Le développement d’une endophtalmie chez un patient donné après pénétration d’une bactérie dans l’œil dépend de plusieurs facteurs, dont les plus importants sont l’inoculum bactérien et la virulence de la bactérie. Dans les endophtalmies post-vitrectomies, les staphylocoques coagulase-négatifs sont les moins virulents, les streptocoques et les bacilles à gram négatif les plus dévastateurs [8, 9, 15]. L’immunité du patient intervient également : elle est diminuée en cas de diabète, de corticothérapie au long cours ou de traitements immunosuppresseurs.
Sur un œil vitrectomisé, les effecteurs de l’immunité et les antibiotiques atteignent plus rapidement le centre de la cavité vitréenne grâce à la rupture des barrières hématorétiniennes, ce qui favorise la pénétration des antibiotiques administrés par voie systémique [23]. En revanche, les antibiotiques s’éliminent plus rapidement, ce qui diminue significativement leur demi-vie d’élimination [22, 27] et certainement leur efficacité puisque le temps de contact entre les molécules actives et les micro-organismes est diminué.
La présence de gaz ou de silicone va aussi modifier les signes cliniques et compliquer la prise en charge de l’endophtalmie.
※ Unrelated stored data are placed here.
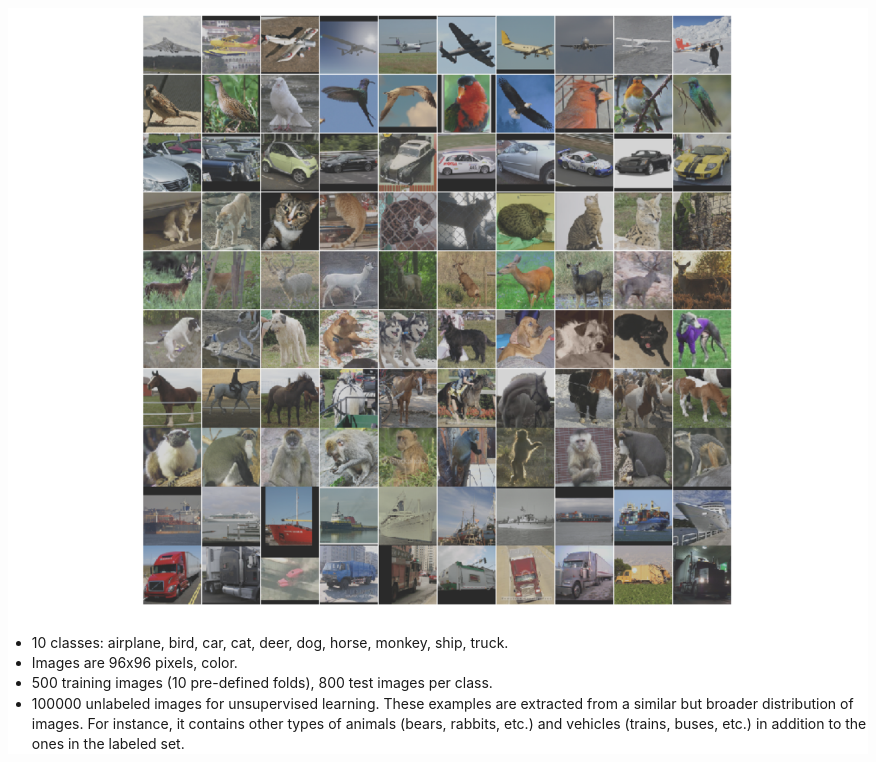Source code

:  <p align="center"><img src="/MYPICS/Deep_Learning/lec10-4/9.png" width = "600" ></p>


* 10 classes: airplane, bird, car, cat, deer, dog, horse, monkey, ship, truck.
* Images are 96x96 pixels, color.
* 500 training images (10 pre-defined folds), 800 test images per class.
* 100000 unlabeled images for unsupervised learning. These examples are extracted from a similar but broader distribution of images. For instance, it contains other types of animals (bears, rabbits, etc.) and vehicles (trains, buses, etc.) in addition to the ones in the labeled set.
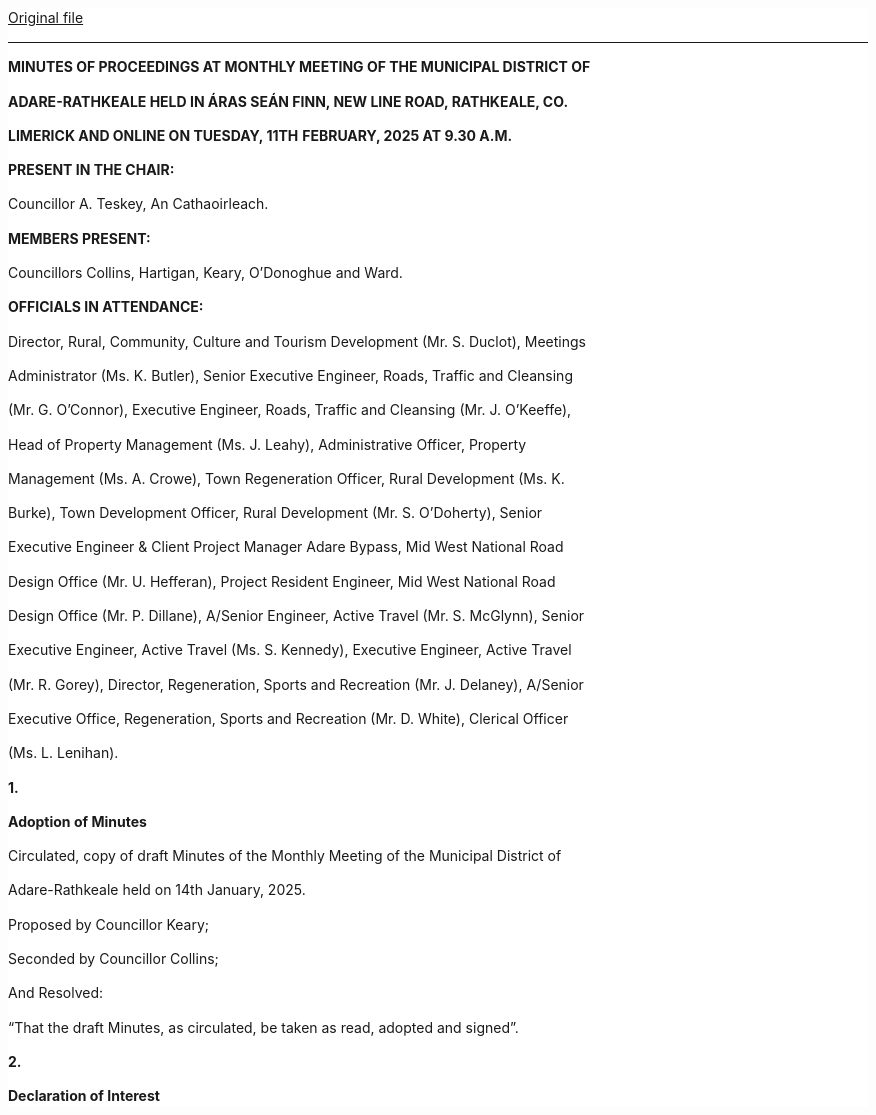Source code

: [Original file](https://www.limerick.ie/sites/default/files/media/documents/2025-03/minutes-meeting-of-the-municipal-district-of-adare-rathkeale-11th-february-2025.pdf)

---
**MINUTES OF PROCEEDINGS AT MONTHLY MEETING OF THE MUNICIPAL DISTRICT OF**

**ADARE-RATHKEALE HELD IN ÁRAS SEÁN FINN, NEW LINE ROAD, RATHKEALE, CO.**

**LIMERICK AND ONLINE ON TUESDAY, 11TH** **FEBRUARY, 2025 AT 9.30 A.M.**

**PRESENT IN THE CHAIR:**

Councillor A. Teskey, An Cathaoirleach.

**MEMBERS PRESENT:**

Councillors Collins, Hartigan, Keary, O’Donoghue and Ward.

**OFFICIALS IN ATTENDANCE:**

Director, Rural, Community, Culture and Tourism Development (Mr. S. Duclot), Meetings

Administrator (Ms. K. Butler), Senior Executive Engineer, Roads, Traffic and Cleansing

(Mr. G. O’Connor), Executive Engineer, Roads, Traffic and Cleansing (Mr. J. O’Keeffe),

Head of Property Management (Ms. J. Leahy), Administrative Officer, Property

Management (Ms. A. Crowe), Town Regeneration Officer, Rural Development (Ms. K.

Burke), Town Development Officer, Rural Development (Mr. S. O’Doherty), Senior

Executive Engineer & Client Project Manager Adare Bypass, Mid West National Road

Design Office (Mr. U. Hefferan), Project Resident Engineer, Mid West National Road

Design Office (Mr. P. Dillane), A/Senior Engineer, Active Travel (Mr. S. McGlynn), Senior

Executive Engineer, Active Travel (Ms. S. Kennedy), Executive Engineer, Active Travel

(Mr. R. Gorey), Director, Regeneration, Sports and Recreation (Mr. J. Delaney), A/Senior

Executive Office, Regeneration, Sports and Recreation (Mr. D. White), Clerical Officer

(Ms. L. Lenihan).

**1.**

**Adoption of Minutes**

Circulated, copy of draft Minutes of the Monthly Meeting of the Municipal District of

Adare-Rathkeale held on 14th January, 2025.

Proposed by Councillor Keary;

Seconded by Councillor Collins;

And Resolved:

“That the draft Minutes, as circulated, be taken as read, adopted and signed”.

**2.**

**Declaration of Interest**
La ponction vitréenne à visée bactériologique a peu de chance d’être positive car les espaces périphériques où se trouvent les microorganismes sont peu accessibles. La présence de gaz ou de silicone réduit l’espace de diffusion des antibiotiques, ce qui doit rendre prudent quant à la tolérance vis-à-vis des injections intravitréennes : en cas d’œil rempli de silicone, il faudrait envisager une diminution du volume injecté pour les antibiotiques à faible index thérapeutique, tels que les aminosides.
Diagnostic
L’examen au biomicroscope note un tyndall de chambre antérieure ou un hypopion, de la fibrine en chambre antérieure avec, parfois, une galette obstruant la pupille, des synéchies iridocristalliniennes (fig. 37-1).
Après chirurgie extraoculaire, l’infection du matériel d’indentation survient dans la majorité des cas très à distance. La douleur et le chémosis dominent ; la vision demeure inchangée parce que le globe oculaire est respecté. L’ablation rapide du matériel d’indentation avec lavage abondant permet d’éviter la survenue de l’endophtalmie [16].